How to avoid buying a stolen phone
Not everybody can afford a new phone, so a lot of people are always after the best deals, on sites like eBay, Craigslist, or Swappa. Of course, they’re doing this in order to find the handset of their dreams, for the best price.
Still, there are also a lot of shady users, trying to sell stolen phones, which buyers won’t eventually be able to use, due to various reasons.
If you’re a fan of such sites, you should know that there are some nice tricks you can try, in order to see if a phone is stolen. Below, you will find a short list with them, which will definitely come in handy!
Check the phone’s IMEI
IMEI stands for International Mobile Equipment Identity and it’s a unit 15 or 16 digit number, unique for each phone. It’s used for tracking each cell phone and, basically, acts like a serial number.
Before buying a used phone, ask the seller to give you the IMEI, which can be found by dialing *#06# or by checking the sticker underneath the battery, if the phone has a removable power pack.
In order to check it, you need to find an IMEI checker service, which can uncover almost all data about the phone, including the network on which it’s locked or, most important, if the phone is blacklisted.
Check the ID database for stolen phones
For a few years now, US-based phone carriers started keeping a common database with IDs of stolen phones, not allowing these devices to connect to their network. The CTIA tool can be found by accessing this link, where you have all the information for checking the phone’s status.
Also, Swappa is offering something similar, considering that it’s a big market for second hand phones. Their tool is available here.
If the ID of your phone is present in this databases, we have some bad news for you…
Select your seller carefully
This is another important step which you should consider, in order to avoid buying stolen phones. Most sites from which you can buy devices, such as eBay, Craigslist or Swappa have rating systems, which helps you differentiate between a reputable venue or seller and a scammer.

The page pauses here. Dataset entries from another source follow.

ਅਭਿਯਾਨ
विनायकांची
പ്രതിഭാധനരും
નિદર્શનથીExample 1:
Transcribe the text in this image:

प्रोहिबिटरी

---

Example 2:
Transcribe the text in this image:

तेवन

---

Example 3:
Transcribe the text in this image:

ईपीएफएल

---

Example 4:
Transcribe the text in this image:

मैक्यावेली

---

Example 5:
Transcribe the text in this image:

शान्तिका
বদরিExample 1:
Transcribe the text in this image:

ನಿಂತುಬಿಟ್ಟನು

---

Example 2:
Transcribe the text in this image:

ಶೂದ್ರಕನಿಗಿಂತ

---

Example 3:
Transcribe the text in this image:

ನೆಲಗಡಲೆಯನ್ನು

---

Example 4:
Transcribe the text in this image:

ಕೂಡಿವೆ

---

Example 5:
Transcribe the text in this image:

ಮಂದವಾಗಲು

Our recommendation is to stick to users with a lot of positive feedback from previous buyers, eventually search for those who also offer some guarantees, in case something goes wrong.
Check the listing
No matter the site from which you’re buying a phone, it should have at least some basic information about the device being sold. To be more specific, we’re talking about the correct model number, the storage capacity (in case you’re buying a phone available in multiple storage variants), as well as an accurate description of the overall quality.
The listing should contain descriptions like brand new in box, never opened, good as new or a few scratches on the sides and back, accompanied by photos depicting these descriptions. If they’re present, there’s an extra chance for the device you’re about to buy to be 100% safe to buy.

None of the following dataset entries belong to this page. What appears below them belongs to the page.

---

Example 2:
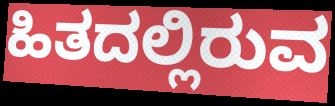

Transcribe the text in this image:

ಹಿತದಲ್ಲಿರುವ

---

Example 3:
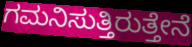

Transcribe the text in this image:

ಗಮನಿಸುತ್ತಿರುತ್ತೇನೆ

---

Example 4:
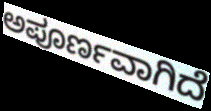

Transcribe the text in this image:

ಅಪೂರ್ಣವಾಗಿದೆ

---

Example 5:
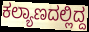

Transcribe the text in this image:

ಕಲ್ಯಾಣದಲ್ಲಿದ್ದ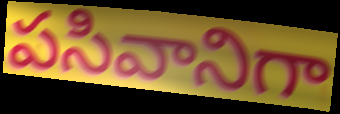
పసివానిగా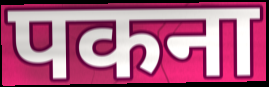
पकना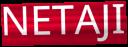
NETAJI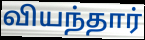
வியந்தார்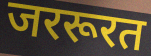
जररूरत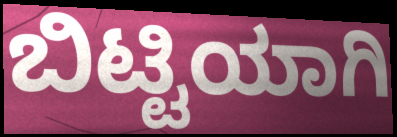
ಬಿಟ್ಟಿಯಾಗಿ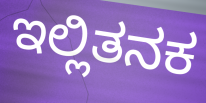
ಇಲ್ಲಿತನಕ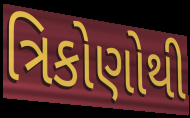
ત્રિકોણોથી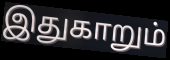
இதுகாறும்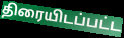
திரையிடப்பட்ட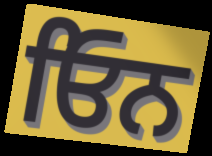
ਓਿਨ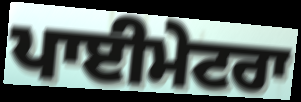
ਪਾਈਮੇਟਰਾ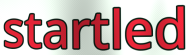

Usually, those who are trying to sell a stolen phone post just a brief description, containing just the name of the phone and the price. Also, if you’re requiring complete information and they’re refusing to share it, it’s definitely a big red flag!
Our recommendation is to avoid buying a second hand phone if you have even the tiniest doubt about it. In most cases, it’s better to avoid a bargain than ending up with a stolen phone. Or, even worse, a cheap knockoff. However, if it’s a deal too good to avoid, make sure you check everything properly before sealing it!